Q3. Why should straight people support LGBTQ rights?
I'm not gay but I've always been a supporter of LGBT+ rights and not a closet supporter either. I genuinely believe that ALL people deserve equal rights regardless of their race, gender, religion or sexuality. Do you really think hate crimes or terror will change people's mind and soul? Terror doesn't change people from gay to straight, it just hurts innocent people. Why is it so difficult for people to understand that?
So when we have a portion of our population, and a significant portion (approx 2.5 million Indians) who are homosexual, ask to be legally recognised and be able to marry the person they love, just like everyone else, then of course I support them and I feel they deserve all the rights that the law has selfishly bestowed on its heterosexual citizens. And to be honest, I have yet to hear a single rational argument for why our law does not support equal rights for all.
Q4. Who is your role model as a LGBTQ activist?
It would definitely be Harvey Milk. I mean how can one support LGBT+ rights and not admire the notable efforts of THE most prominent LGBT activist in history. Before Milk, the idea of an openly gay elected official was unlikely, if not unthinkable. He refused to stay in the closet and encouraged others to come out and be themselves, at a time when homophobia was rampant. That in itself is so amazing!
I'm also a big admirer of Audre Lorde who had a strong, independent voice that spoke against any kind of injustice she saw and encouraged others to do the same. She spoke out against sexism, racism, homophobia, classism, ageism, any kind of injustice- you name it, she's fought for it. "I am not free while any woman is unfree, even when her shackles are very different from my own."- this particular quote by Audre Lorde is one of my favourites and always fills me up with so many emotions.
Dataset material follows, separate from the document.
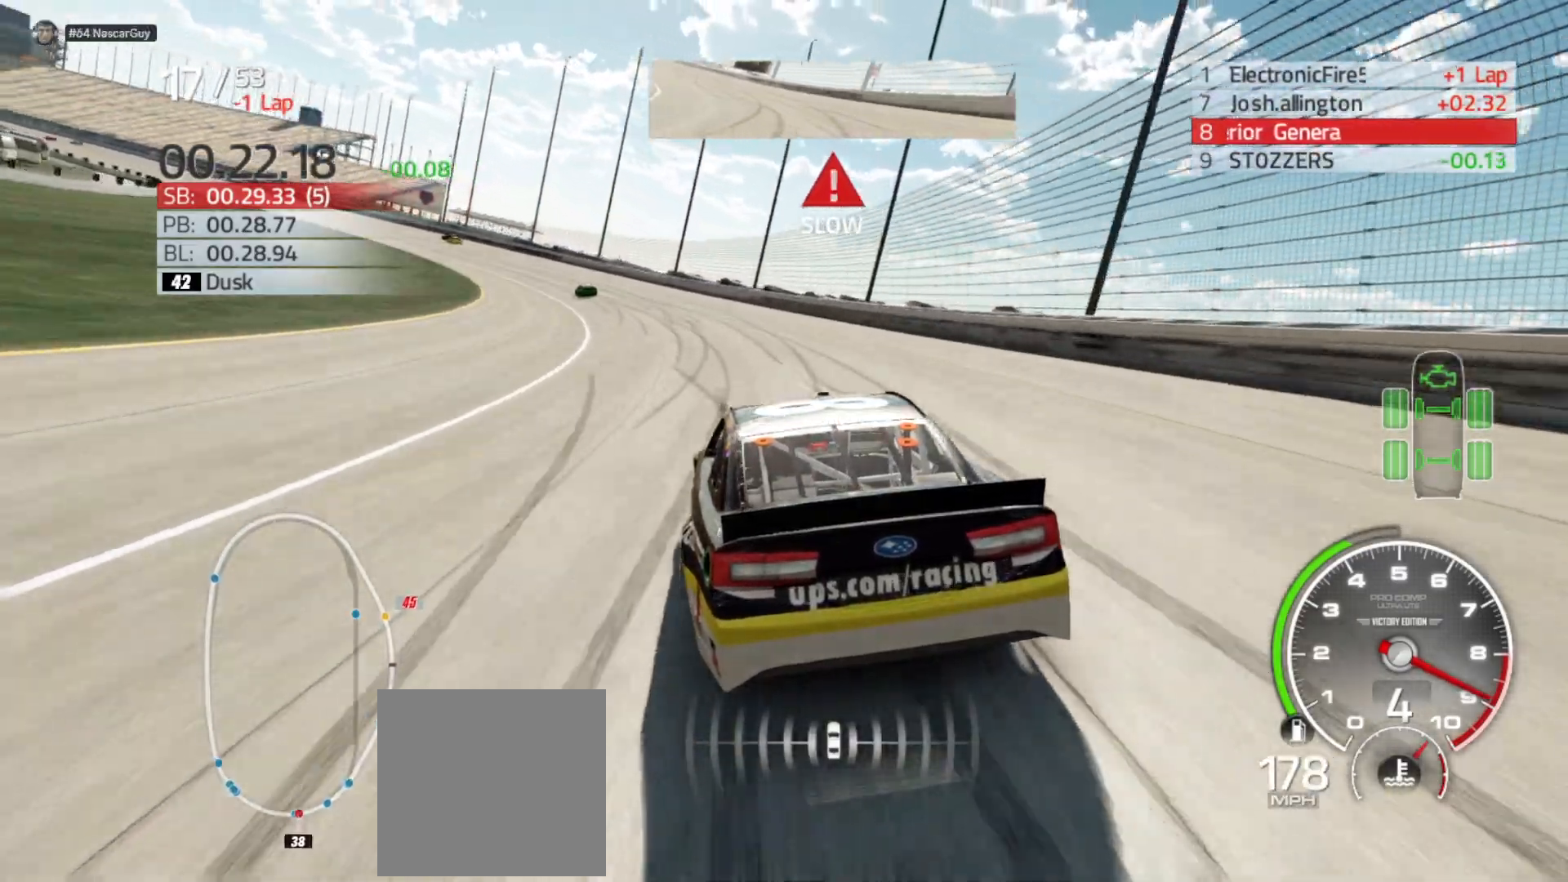
{"buttons": ["R2"], "left_stick": "left", "right_stick": "center", "events": []}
Today, there are not only LGBT+ people who are fighting for their rights across the globe but also straight allies have come out in support of equal rights for all. Like Anna Wintour who has so fiercely stood for LGBT+ rights, from doing tv appearances showing her support towards same-sex marriages to writing about the issue in her monthly editor's letters, she has not hesitated to champion a cause so evidently dear to her. Our very own Congress politician and former diplomat, Shashi Tharoor has not shied away from showing his support for our LGBT+ community and is one of the most prominent voices against Sec 377 of the Indian penal code.
Millennial activists like Ellen Page, Dan Savage, Laverne Cox, Lady Gaga, Ellen Degeneres, Janet Mock and many more are not only empowering young people every day but have also made important contributions to the society through their work and art.
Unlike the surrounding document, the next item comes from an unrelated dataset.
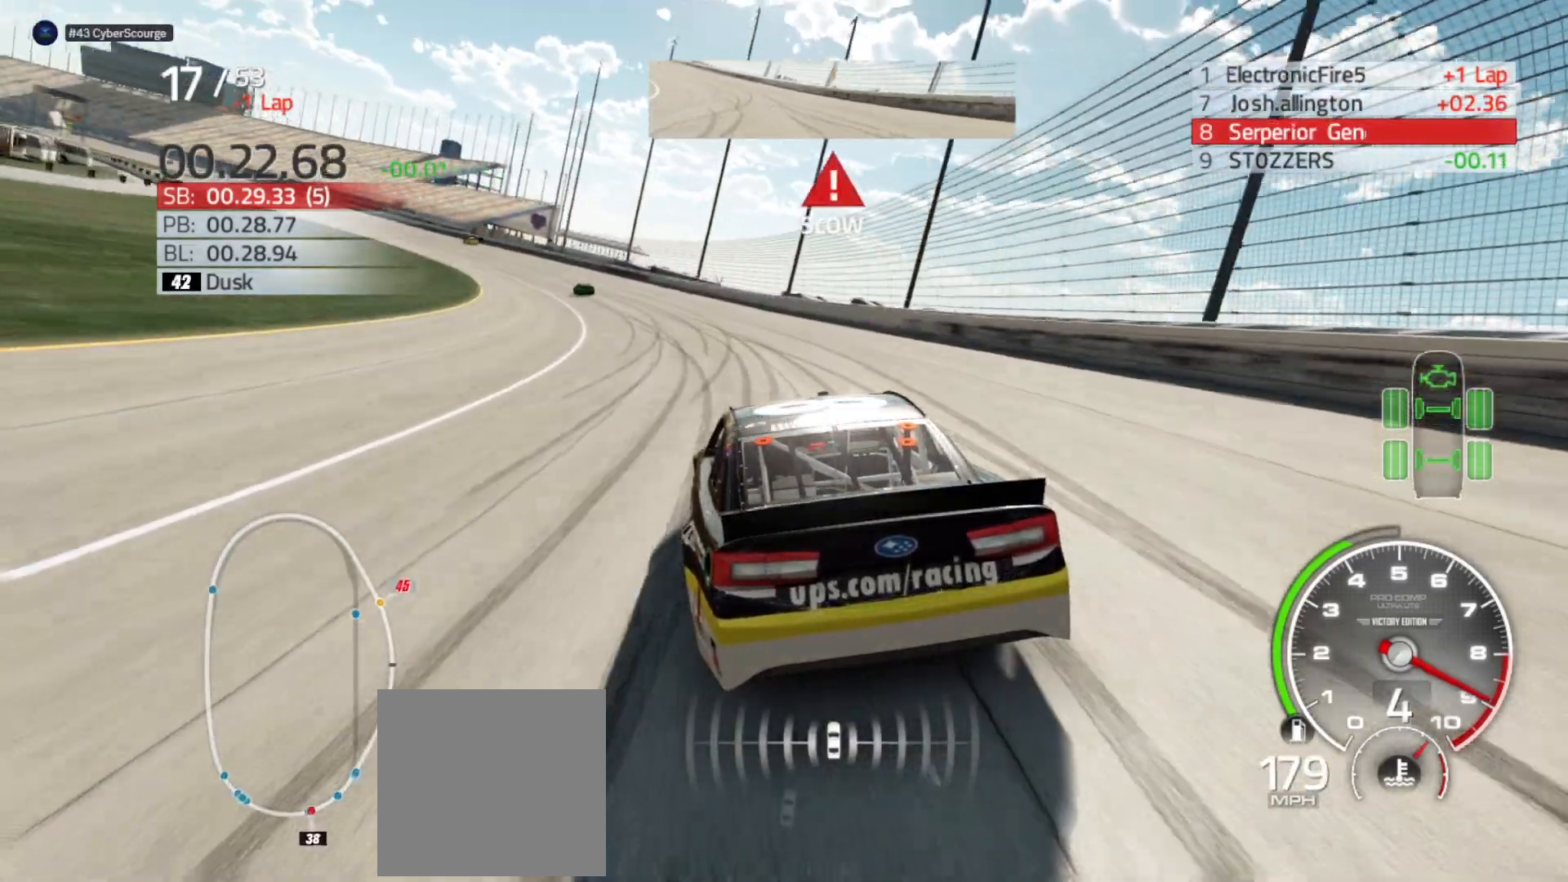
{"buttons": ["R2"], "left_stick": "left", "right_stick": "center", "events": []}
Q5. If you had to explain in the simplest of terms as to why India/world needs equal rights & opportunities for LGBTQ, how would you do it?
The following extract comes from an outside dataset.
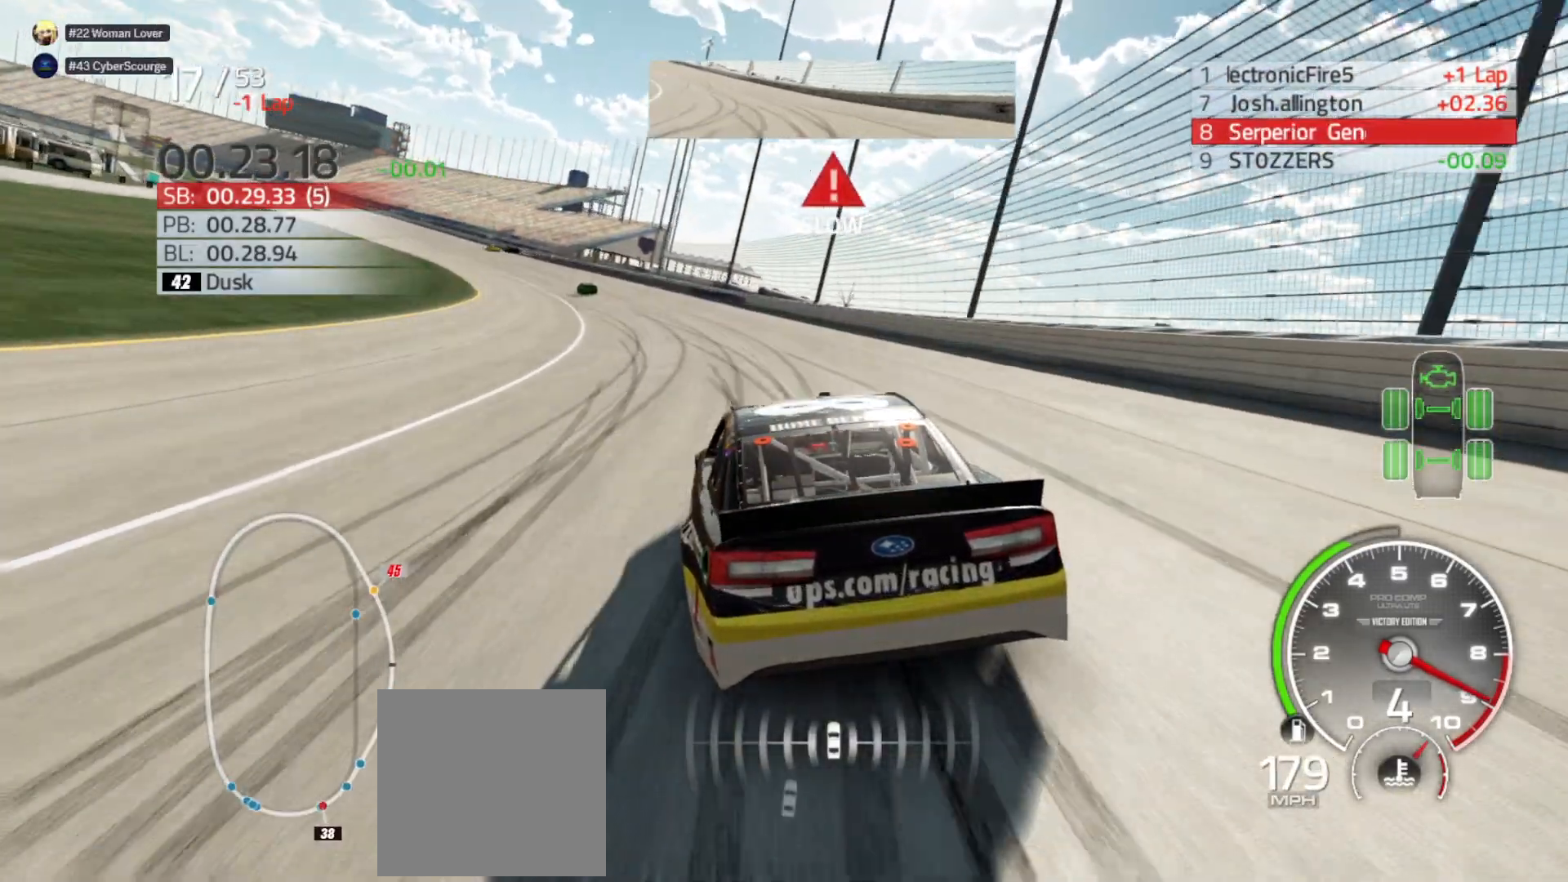
{"buttons": ["R2"], "left_stick": "left", "right_stick": "center", "events": []}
People don't seem to realise that LGBTQIA rights are at essentially human rights. And denying human rights to certain humans due to their preferences is just unfair. That's as simple as it can get.
Q6. What word of advice would you like to give to LGBTQ youth who are reading this interview?
I know the world is a tough place for you. You're, perhaps, in the most confusing phase of your life but never lose hope.
Being LGBTQIA is a normal and healthy way to be. It's one more part of who you are - like being tall or short, or black or white. Always remember, you're not alone. There are tens of thousands of people who feel the way you feel and there are hundreds of thousands more who are ready to fight for your rights and liberty. So be fearless and own your personality, because you're truly beautiful, just the way you are.
Q7. One relationship lesson you learned from the LGBTQ.
Never take your right to love and marriage for granted.
Q8. What's your vision with this platform?
Fifty Shades of Gay Campaign represents a force of more than 3 million readers and supporters worldwide. As one of the largest national lesbian, gay, bisexual, transgender and queer civil rights campaign, FSOG envisions a world where LGBTQ people are ensured of their basic equal rights, and can be open, honest and safe at home, at work and in the community.